# 1995 Audi TT Concept



## XXX 1.8T (Aug 10, 2002)

Can anyone spot any differences?
Its come a long way and still looks modern even though its over 10 years old!

































anyone else have Audi TT concept car pictures?


_Modified by XXX 1.8T at 12:21 PM 2-27-2009_


----------



## thenamescolby (Apr 18, 2007)

*Re: 1995 Audi TT Concept ( XXX 1.8T)*

some day i will fabricate those seat covers for a nice set of pole positions or something. that would be trick


----------



## XXX 1.8T (Aug 10, 2002)

*Re: 1995 Audi TT Concept (thenamescolby)*

what about the gear stick very touring car unless it wasnt finished properly


----------



## fijitt (Mar 1, 2007)

*Re: 1995 Audi TT Concept ( XXX 1.8T)*

wow im glad thats not how they designed the exhaust on the production model


----------



## mr.ramsey (Apr 9, 2008)

*Re: 1995 Audi TT Concept (fijitt)*

I dig the recessed shift boot and the front lower valance. Interesting.
Did you notice that the first two push in dials (drivers heated seat and the rear defooger buttons) look like they were designed to be used as the headlight switch? No headlight switch on the left.


----------



## Murderface (Nov 13, 2006)

*Re: 1995 Audi TT Concept (mr.ramsey)*

Wow, those are some good pics, I haven't seen them before. I think it's really cool how similar the car stayed from concept to production. That said I think it would have been cool if they kept the shifter and fenders.
Also, what's that gauge underneath the tach? Boost perhaps? I know some other cars have boost gauges there.


----------



## XXX 1.8T (Aug 10, 2002)

*Re: 1995 Audi TT Concept (Murderface)*


_Quote, originally posted by *Murderface* »_
Also, what's that gauge underneath the tach? Boost perhaps?
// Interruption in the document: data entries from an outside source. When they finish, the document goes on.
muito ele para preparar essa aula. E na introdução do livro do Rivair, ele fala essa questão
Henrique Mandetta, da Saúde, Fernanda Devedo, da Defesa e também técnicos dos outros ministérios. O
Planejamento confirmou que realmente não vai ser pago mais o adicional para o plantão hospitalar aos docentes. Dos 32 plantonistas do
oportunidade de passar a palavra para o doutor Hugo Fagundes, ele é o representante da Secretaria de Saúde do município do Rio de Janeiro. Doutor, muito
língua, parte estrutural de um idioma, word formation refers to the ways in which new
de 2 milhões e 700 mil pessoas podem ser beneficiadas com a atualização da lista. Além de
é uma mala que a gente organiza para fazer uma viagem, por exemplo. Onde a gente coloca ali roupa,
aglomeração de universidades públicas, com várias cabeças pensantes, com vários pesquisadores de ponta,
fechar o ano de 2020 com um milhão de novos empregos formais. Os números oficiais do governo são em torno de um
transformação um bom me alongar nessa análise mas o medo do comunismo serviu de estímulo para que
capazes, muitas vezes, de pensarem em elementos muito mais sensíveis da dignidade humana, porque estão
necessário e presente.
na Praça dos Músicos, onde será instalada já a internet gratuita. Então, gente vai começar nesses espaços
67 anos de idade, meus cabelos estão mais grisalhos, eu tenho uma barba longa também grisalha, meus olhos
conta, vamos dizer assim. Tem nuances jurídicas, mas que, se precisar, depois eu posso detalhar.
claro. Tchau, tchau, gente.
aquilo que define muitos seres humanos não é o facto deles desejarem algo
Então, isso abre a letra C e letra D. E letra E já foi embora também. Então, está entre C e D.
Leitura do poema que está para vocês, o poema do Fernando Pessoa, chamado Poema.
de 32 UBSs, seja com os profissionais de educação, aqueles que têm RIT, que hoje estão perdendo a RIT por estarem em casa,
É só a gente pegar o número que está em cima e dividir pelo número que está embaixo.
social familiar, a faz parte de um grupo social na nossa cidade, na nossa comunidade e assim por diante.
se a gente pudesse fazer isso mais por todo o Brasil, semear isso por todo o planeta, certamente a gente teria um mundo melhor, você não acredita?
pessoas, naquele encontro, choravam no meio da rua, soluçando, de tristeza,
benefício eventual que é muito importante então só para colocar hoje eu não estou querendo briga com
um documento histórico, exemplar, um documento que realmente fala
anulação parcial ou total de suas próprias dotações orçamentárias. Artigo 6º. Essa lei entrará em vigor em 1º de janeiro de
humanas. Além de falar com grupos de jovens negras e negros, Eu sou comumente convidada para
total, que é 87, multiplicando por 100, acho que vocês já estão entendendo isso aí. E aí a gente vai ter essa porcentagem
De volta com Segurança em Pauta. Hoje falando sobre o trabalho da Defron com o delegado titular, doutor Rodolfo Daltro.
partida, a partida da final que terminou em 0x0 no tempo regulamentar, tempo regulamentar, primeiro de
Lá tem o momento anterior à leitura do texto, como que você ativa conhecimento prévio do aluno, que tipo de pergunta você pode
I know some other cars have boost gauges there.


I think its a analogue clock as thats where the digital one is.
That said it would be cool if it was a boost gauge!


----------



## sims159915 (Jan 24, 2005)

I have a book from road and track that details the entire design process of the TT. It's a really cool read. I also picked up a press pack from way back in the day that has an original letter and photo's from audi about the up comming TT.


----------



## XXX 1.8T (Aug 10, 2002)

*Re: (sims159915)*

could you scan them and post it?


----------



## XXX 1.8T (Aug 10, 2002)

*Re: ( XXX 1.8T)*

Found some more awesome pics of TT Coupe 001!
































































































Amazing!


_Modified by XXX 1.8T at 2:09 AM 2-28-2009_


----------



## bauch1425 (Jun 29, 2006)

*Re: ( XXX 1.8T)*

Is that a throttle *cable* in the engine pic?
I must say... I like the production coupé better in most aspects..


----------



## XXX 1.8T (Aug 10, 2002)

*Re: (bauch1425)*


_Quote, originally posted by *bauch1425* »_Is that a throttle *cable* in the engine pic?
I must say... I like the production coupé better in most aspects..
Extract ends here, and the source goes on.